Maternal immune tolerance of the semi-allogeneic fetus requires CD4+FOXP3+ T-regulatory (Treg) cells, which suppress inflammation and anti-fetal immunity. Expansion of the Treg cell pool in preparation for conception is mediated by seminal fluid. Recent studies have demonstrated that microRNAs contribute to Treg cell function with miR155 established as a key Treg cell miRNA. However, the physiological importance of miR155 in early pregnancy and Treg expansion, and whether miR155 contributes to pregnancy success is unknown.
CBA x C57Bl/6 F1 female mice (n=8-10) were mated with Balb/c males and sacrificed at 8, 16, 36, 60 and 84h post-coitus (pc). Uterine-draining lymph nodes (PALN) were collected and miRNA expression levels were determined using qPCR. miR155-/-or wildtype (WT) females (n=11-13) were mated with Balb/c males and sacrificed on day 3.5 pc. The percentage of Treg cells in the mesenteric lymph nodes(mLN), spleen, blood and PALN was examined by flow cytometry. Pregnant miR155-/-or WT (n=20-23) females were sacrificed on day 17.5pc, fetal and placental weights were determined to assess pregnancy outcome.
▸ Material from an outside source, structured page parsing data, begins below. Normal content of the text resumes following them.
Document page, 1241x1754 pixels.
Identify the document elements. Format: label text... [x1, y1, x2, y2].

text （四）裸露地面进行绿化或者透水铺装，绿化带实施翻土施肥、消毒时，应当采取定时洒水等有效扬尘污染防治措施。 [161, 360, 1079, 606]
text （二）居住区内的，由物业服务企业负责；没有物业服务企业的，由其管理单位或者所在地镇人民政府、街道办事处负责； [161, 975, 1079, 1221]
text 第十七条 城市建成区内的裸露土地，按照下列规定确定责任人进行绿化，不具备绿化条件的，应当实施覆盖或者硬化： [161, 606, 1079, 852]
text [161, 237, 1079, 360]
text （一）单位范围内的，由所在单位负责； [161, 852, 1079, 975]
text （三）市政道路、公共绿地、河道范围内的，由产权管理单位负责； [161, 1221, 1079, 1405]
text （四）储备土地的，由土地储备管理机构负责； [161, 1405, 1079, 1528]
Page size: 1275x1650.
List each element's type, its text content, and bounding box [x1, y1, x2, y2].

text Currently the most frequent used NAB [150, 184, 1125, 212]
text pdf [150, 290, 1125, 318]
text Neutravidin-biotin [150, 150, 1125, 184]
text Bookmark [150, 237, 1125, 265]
Exposure to seminal fluid suppressed miR155 expression in PALN throughout the peri-conception period with the most significant reduction (2.5-fold) observed 8h pc. miR155 deficiency resulted in a systemic reduction in the percentage of Treg cells compared to the WT control with the most significant reduction being observed in the PALN (2.6-fold). Maternal miR155 deficiency altered the outcomes of pregnancy with a 6.0% increase in fetal weight and 7.9% increase in the fetal:placental ratio in late gestation.
In conclusion, seminal fluid suppresses miR155 during early pregnancy and the absence of miR155 is associated with reduced Treg cell proportions, and may lead to altered fetaland placental development. These data indicate a potentially important role for miR155 in the expansion of Treg cellsduring early pregnancy, and may provide novel diagnostic therapies for Treg-associated pregnancy pathologies.